Monday, September 9, 2013

Where's the sea, friend?

Albany seemed perfect for us. Believe it or not, it had its elements of romance, where we had met and fallen into each other after crashing clumsily into others less caring on an otherwise cold and frigid campus, where others seemed to be cruising past post-adolescence with easy casual '60s sex. We wanted compassion, convincing, good grammar. After 10 years in the City, we returned hoping for easier careers, for little babies, for an apartment with a kitchen and a dishwasher and a place to park. Albany, it was the best of worlds, evenly placed between New York where my friends were, and Boston with the ocean so near, and Montreal, which really didn't matter to us at all but it seemed like another good reason, Montreal so close! and those two days on our honeymoon!

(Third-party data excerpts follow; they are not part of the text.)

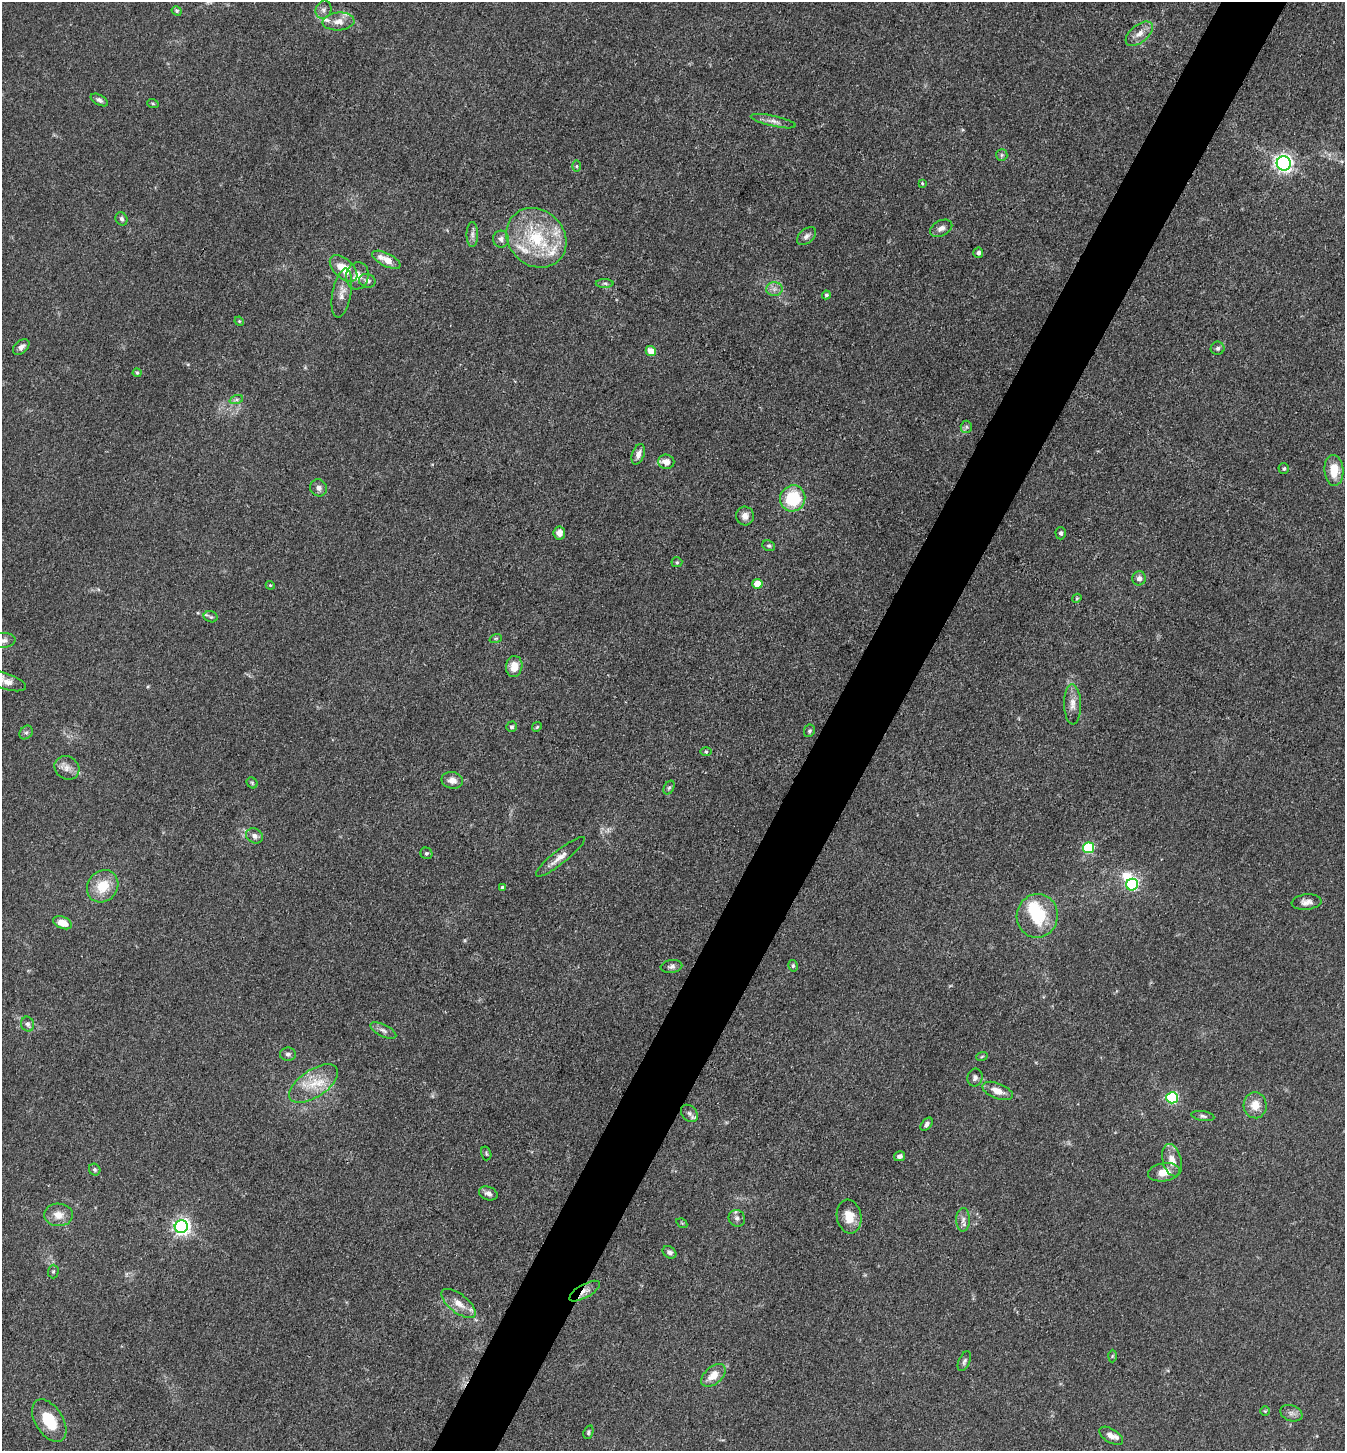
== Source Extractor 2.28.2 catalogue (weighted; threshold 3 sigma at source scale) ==
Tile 10 of 4 x 4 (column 2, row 3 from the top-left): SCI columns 1631-2973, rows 1452-2900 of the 5807 x 5801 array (HDU 1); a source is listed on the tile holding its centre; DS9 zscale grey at full resolution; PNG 1347 x 1453 px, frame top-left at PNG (2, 2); each listed source drawn as its Kron ellipse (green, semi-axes under 4 px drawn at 4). Shown black and unused: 5% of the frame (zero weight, under 3 of 4 exposures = <1% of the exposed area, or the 3 px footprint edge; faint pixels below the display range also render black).
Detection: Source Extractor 2.28.2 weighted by HDU 2 'WHT'; one run over the whole footprint, this tile lists its part. Background 0.0739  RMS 0.0061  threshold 0.0276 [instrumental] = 3 sigma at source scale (4.5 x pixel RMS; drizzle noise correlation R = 1.50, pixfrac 1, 0.05/0.05 arcsec/px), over >= 5 px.
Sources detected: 119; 1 too faint to see at this stretch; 1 inside a brighter object's white glare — neither listed nor drawn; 6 inside a brighter listed object's ellipse — not listed separately; the other 111 listed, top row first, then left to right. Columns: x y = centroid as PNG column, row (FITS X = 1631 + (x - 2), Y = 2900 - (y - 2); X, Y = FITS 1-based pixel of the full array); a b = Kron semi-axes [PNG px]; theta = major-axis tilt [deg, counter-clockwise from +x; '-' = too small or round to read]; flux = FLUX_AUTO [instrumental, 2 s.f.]
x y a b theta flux
323 10 9 7 65 2.4
177 11 5 4 - 1
338 21 16 9 3 5.7
1139 34 16 9 38 5.6
99 100 9 5 -29 1.9
153 104 6 4 -20 0.75
773 121 23 5 -13 3.9
1002 155 6 5 - 1.2
1284 163 7 7 - 250
577 166 5 3 - 0.75
922 183 4 3 - 0.7
121 219 7 5 -60 1.5
941 228 12 7 27 3.2
472 234 12 5 -90 2.5
807 236 11 7 40 2.3
536 238 32 27 -43 42
501 239 8 8 - 2.8
978 253 5 5 - 2
386 260 15 6 -27 7.9
344 268 16 9 -42 12
357 276 14 11 75 6.4
367 281 8 7 - 2.4
605 283 9 4 0 1.4
774 289 8 7 - 2.7
342 293 25 9 79 5.7
826 295 4 4 - 1.4
239 321 5 4 - 0.58
21 347 9 6 40 3.1
1218 348 7 6 - 1.7
651 351 5 5 - 7.9
137 373 4 4 - 0.76
236 400 7 4 18 1.3
966 427 6 5 - 1.3
638 454 11 6 70 3.8
666 462 8 7 - 5.3
1284 469 5 5 - 1.2
1334 470 15 9 -86 13
319 488 9 8 - 2.7
793 498 13 12 - 30
745 516 9 9 - 3.8
559 533 6 6 - 4.8
1061 533 6 5 - 1.5
769 546 6 5 - 1.2
677 562 5 5 - 0.83
1139 578 7 7 - 2.7
757 584 5 5 - 13
270 585 4 3 - 0.57
1077 598 5 3 - 0.66
211 617 7 5 -16 1.3
496 638 6 4 18 0.83
3 640 12 7 4 3
514 666 10 8 81 8.3
6 681 21 8 -19 4.9
1072 704 20 8 -89 5.4
512 727 5 5 - 1.2
537 727 5 4 - 0.79
809 731 6 5 - 1.2
26 732 7 6 - 1.4
706 752 6 4 -1 0.86
67 768 13 11 -33 4.9
452 780 11 8 -11 4.2
252 783 6 5 - 0.94
669 788 7 5 61 1.3
255 836 9 7 -28 2.8
1088 848 5 5 - 57
426 853 6 5 - 1.2
560 857 30 7 38 5.6
1132 885 6 5 - 67
103 886 17 15 50 15
502 887 4 4 - 0.77
1306 902 15 7 6 3.6
1037 916 22 20 76 28
62 923 10 6 -21 7.1
672 966 11 6 8 2.2
793 966 6 4 -77 1.1
28 1024 7 6 - 2
383 1030 14 6 -26 2.6
288 1054 8 6 0 1.9
982 1056 6 3 20 0.75
975 1078 9 7 71 2.1
314 1084 28 13 34 16
998 1091 16 7 -21 6.7
1172 1098 5 5 - 70
1255 1105 13 11 -85 8
689 1113 9 7 -45 2.4
1203 1116 12 5 -9 1.6
927 1124 7 4 50 1.9
486 1153 7 5 -74 0.96
899 1156 5 5 - 2.4
1172 1160 16 9 -75 6.6
95 1170 6 5 - 1.2
1164 1172 16 9 9 8.2
488 1193 9 6 -20 2.5
58 1215 14 11 -2 6.8
849 1217 17 12 -81 9.6
737 1218 9 8 - 2.5
963 1220 12 7 89 3
682 1223 6 4 -33 0.6
181 1227 6 6 - 240
670 1252 7 5 -35 1.9
53 1272 7 5 88 1.1
585 1291 17 6 30 4.3
459 1303 20 9 -37 7.7
1112 1356 6 4 88 0.81
964 1361 10 5 65 1.8
713 1375 14 8 40 7.8
1265 1411 5 4 - 0.72
1291 1413 11 7 -20 2.8
49 1421 23 14 -58 18
588 1432 7 4 72 1
1111 1436 13 7 -32 3.3
Overlapping masked pixels (flux is a lower limit): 1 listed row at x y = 585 1291
Isophote crosses this tile's border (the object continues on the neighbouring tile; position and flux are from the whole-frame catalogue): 2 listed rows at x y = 3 640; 6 681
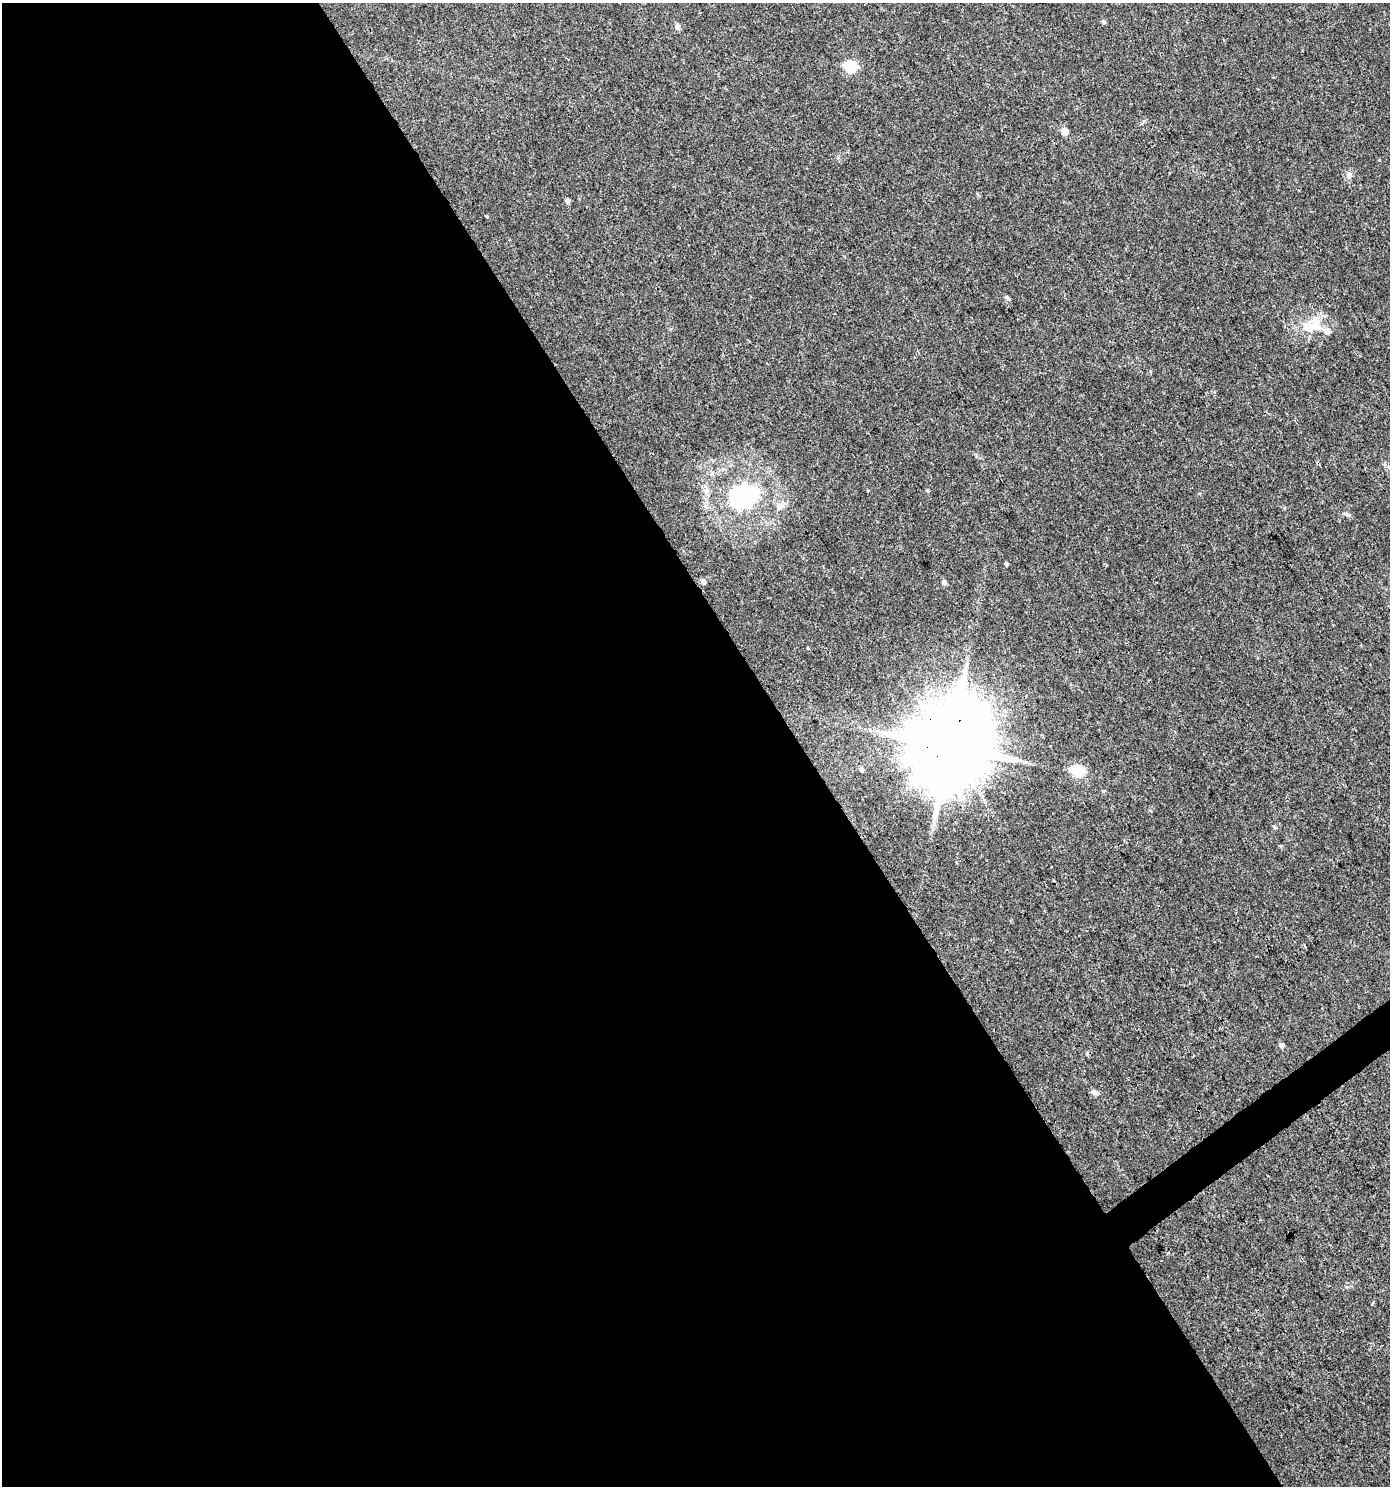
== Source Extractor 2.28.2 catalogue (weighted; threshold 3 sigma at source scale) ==
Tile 9 of 4 x 4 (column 1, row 3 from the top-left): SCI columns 190-1577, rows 1485-2968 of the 5869 x 5943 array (HDU 1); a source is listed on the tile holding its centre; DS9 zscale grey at full resolution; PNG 1392 x 1488 px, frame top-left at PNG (2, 3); no overlay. Shown black and unused: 58% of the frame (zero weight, under 3 of 4 exposures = <1% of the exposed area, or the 3 px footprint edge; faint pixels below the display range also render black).
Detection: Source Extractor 2.28.2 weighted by HDU 2 'WHT'; one run over the whole footprint, this tile lists its part. Background 0.0333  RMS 0.0033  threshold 0.015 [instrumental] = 3 sigma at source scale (4.5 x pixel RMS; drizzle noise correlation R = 1.50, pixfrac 1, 0.0396/0.0396 arcsec/px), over >= 5 px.
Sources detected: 22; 1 inside a brighter listed object's ellipse — not listed separately; the other 21 listed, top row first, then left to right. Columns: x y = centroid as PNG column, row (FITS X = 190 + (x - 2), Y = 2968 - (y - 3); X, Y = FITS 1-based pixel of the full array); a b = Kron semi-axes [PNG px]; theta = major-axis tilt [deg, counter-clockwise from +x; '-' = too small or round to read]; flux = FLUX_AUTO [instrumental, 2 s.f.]
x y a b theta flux
1104 22 7 4 -28 0.52
678 27 7 6 - 1.3
850 66 6 6 - 26
1064 131 9 8 - 1.7
1349 175 9 8 - 1.5
568 201 5 5 - 1
487 216 5 3 - 0.28
1007 297 8 5 -63 0.62
1311 326 32 18 16 9.7
1389 467 7 4 -19 0.56
743 496 12 10 14 69
1348 515 6 4 -19 0.6
1006 564 4 4 - 0.78
703 582 6 5 - 1.2
944 582 5 5 - 1.2
808 648 4 3 - 0.3
949 746 23 21 73 4600
862 769 6 5 - 0.82
1078 771 6 6 - 31
1281 1045 5 5 - 1.3
1094 1092 10 6 -1 1
Overlapping masked pixels (flux is a lower limit): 1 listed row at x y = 949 746
Isophote crosses this tile's border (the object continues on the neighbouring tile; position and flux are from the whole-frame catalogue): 1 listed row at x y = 1389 467
Unlisted compact peaks at least as high as the median listed source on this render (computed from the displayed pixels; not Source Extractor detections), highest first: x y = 928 491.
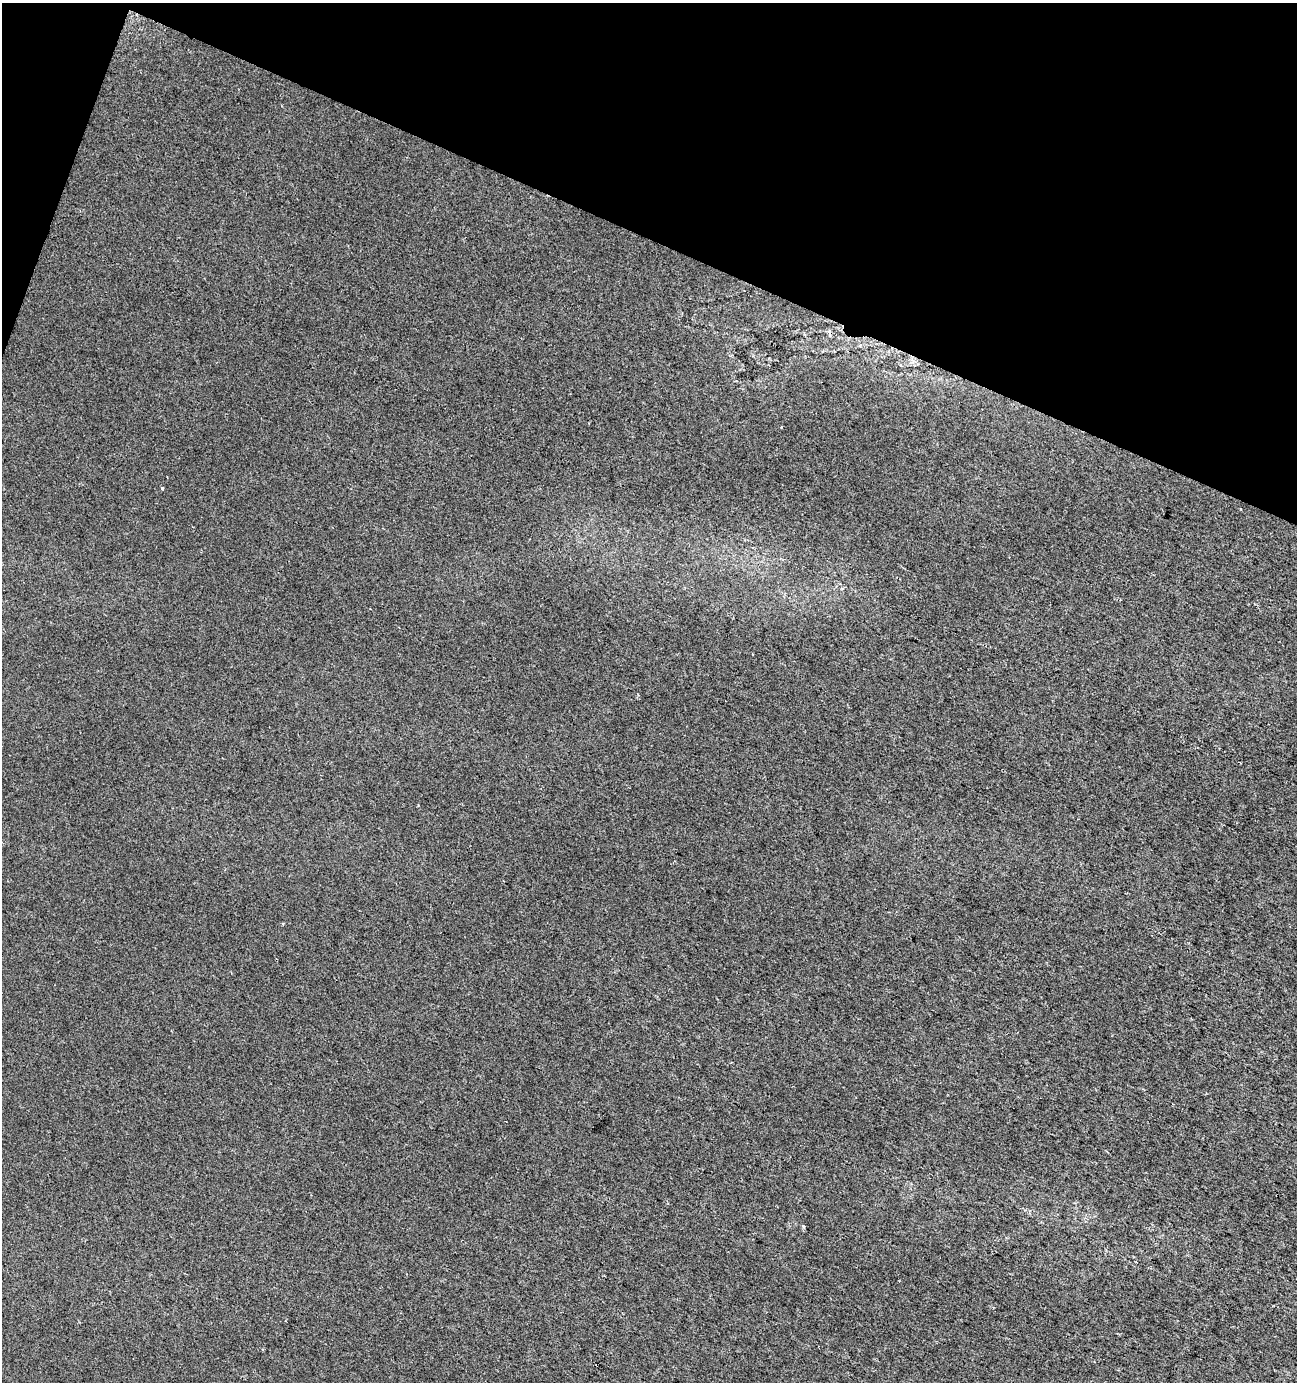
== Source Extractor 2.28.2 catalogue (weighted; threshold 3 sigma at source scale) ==
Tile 2 of 4 x 4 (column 2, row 1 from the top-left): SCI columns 1506-2800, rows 4149-5528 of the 5665 x 5528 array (HDU 1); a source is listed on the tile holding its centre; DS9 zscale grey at full resolution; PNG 1299 x 1384 px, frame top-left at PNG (2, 3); no overlay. Shown black and unused: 19% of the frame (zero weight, under 2 of 3 exposures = <1% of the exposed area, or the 3 px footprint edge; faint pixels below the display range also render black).
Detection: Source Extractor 2.28.2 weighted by HDU 2 'WHT'; one run over the whole footprint, this tile lists its part. Background 0.0287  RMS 0.0052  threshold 0.0234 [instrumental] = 3 sigma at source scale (4.5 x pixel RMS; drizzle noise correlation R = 1.50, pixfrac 1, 0.0396/0.0396 arcsec/px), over >= 5 px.
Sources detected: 3; all 3 listed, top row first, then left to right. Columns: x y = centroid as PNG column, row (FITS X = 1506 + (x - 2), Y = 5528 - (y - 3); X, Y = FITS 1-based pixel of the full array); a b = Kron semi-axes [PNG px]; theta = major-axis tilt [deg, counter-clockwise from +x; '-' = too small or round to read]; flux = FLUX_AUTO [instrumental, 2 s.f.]
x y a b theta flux
830 333 6 5 - 1.7
162 488 3 3 - 1.5
1241 509 3 2 - 0.45
Overlapping masked pixels (flux is a lower limit): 1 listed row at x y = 830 333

I miss our City apartment, its cockroaches in the kitchen and its slim view of the World Trade Center from the bedroom, I hate the phone conversations with rueful voices that end with, "Coming to New York? when are you coming down? We'll be up to see you in your next show," I miss falling asleep hearing night traffic, I miss not owning a car, I miss walking with a purpose, without an umbrella, stepping in dog shit, watching my reflection in store windows and sitting and waiting on a window ledge, drinking coffee on the steps of a brownstone on Gramercy Park. I miss the Excellent Restaurant, and Donahues, and Chelsea Place, and Opel and Pegeen's, I miss being afraid, panicked, depressed, feeling like I could die young at any moment, I miss the amazing fragility of crushed crushing humans, each old woman with a shopping cart, each old man with a brightly patterned shirt, searing into my memory, I miss the stories I gave them, where they lived, I miss seeing Christmas lights dotting the windows of high apartments, who's up there, I miss getting out of town and returning as if in a bubble, untouchable and quiet on the pulsing, noisome streets.

And now here, this old street with its slow old memories; and where's the sea I thought was so close?